Gunner was fifteen when all of this came to be, so he tells me. His parents took him to their general practitioner, who, they soon found out, wanted no part of it. The doctor referred them to a specialist.

“They have experts for this sort of thing?” asked Gunner’s father.

“They have experts for everything,” said the doctor. “I recently read in a medical weekly that a woman had hair in the form of feathers at the top of her head, like a cockatiel’s, and they rose and fell depending on her mood and what she was thinking.”

“But we are talking about real danger here,” said Gunner’s mother, quite concerned. “I don’t want any harm to come to my son.”

As the story goes, according to my boyfriend, the specialist did indeed examine him, and confirmed the condition.

“There’s really no treatment.
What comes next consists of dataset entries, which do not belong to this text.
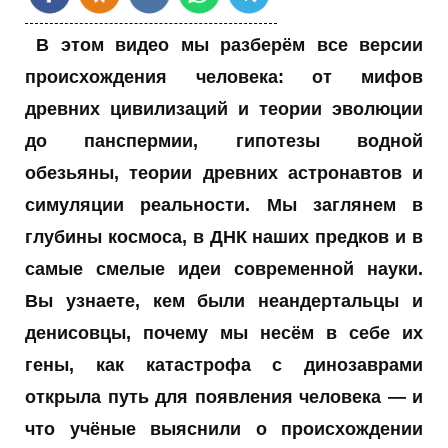
В этом видео мы разберём все версии
происхождения человека: от мифов
древних цивилизаций и теории эволюции
до панспермии, гипотезы водной
обезьяны, теории древних астронавтов и
симуляции реальности. Мы заглянем в
глубины космоса, в ДНК наших предков и в
самые смелые идеи современной науки.
Вы узнаете, кем были неандертальцы и
денисовцы, почему мы несём в себе их
гены, как катастрофа с динозаврами
открыла путь для появления человека — и
что учёные выяснили о происхождении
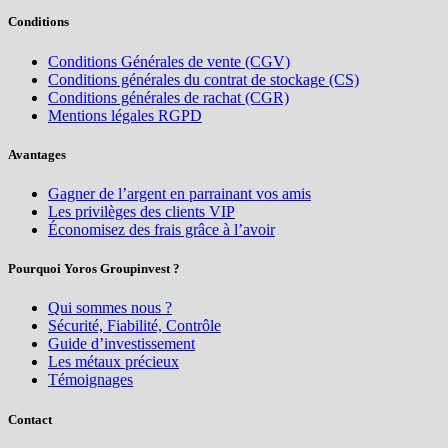
Conditions
Conditions Générales de vente (CGV)
Conditions générales du contrat de stockage (CS)
Conditions générales de rachat (CGR)
Mentions légales RGPD
Avantages
Gagner de l’argent en parrainant vos amis
Les privilèges des clients VIP
Économisez des frais grâce à l’avoir
Pourquoi Yoros Groupinvest ?
Qui sommes nous ?
Sécurité, Fiabilité, Contrôle
Guide d’investissement
Les métaux précieux
Témoignages
Contact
However, I will give you a list of advisories,” the specialist said. “You will need to register yourself with the police department and obtain a license.” He gave full written details which the family collected and observed.

 ∞

I’d like to turn the story inward and give you a little information about myself, how I’ve come to love this man, my Gunner, my one and only, but there isn’t much to say. I’ve been known to break out in song on occasion, sometimes on rooftops. I’ve been clocked swimming at four point two-two miles per hour. I am undefeated at vinegar shot contests. Other than that, I’m little plain Jane from central New Jersey, working as an assistant to a dentist. Gunner, my boy, commutes to Wall Street.

We’ll get married one day, Gunner and me. We are completely and utterly in love. There is no other in my life, will never, cannot ever, ever be. Love has no bounds, as all of history has testified, and is stronger than Atlas, stronger than the pillars of skyscrapers. And dare I say, but if that fuck of an illness of cancer or whatever hits me when I am older, before it graces my man, I will let Gunner stay inside until the end, let that slug rip straight up to my throat. There is no sweeter kiss goodbye.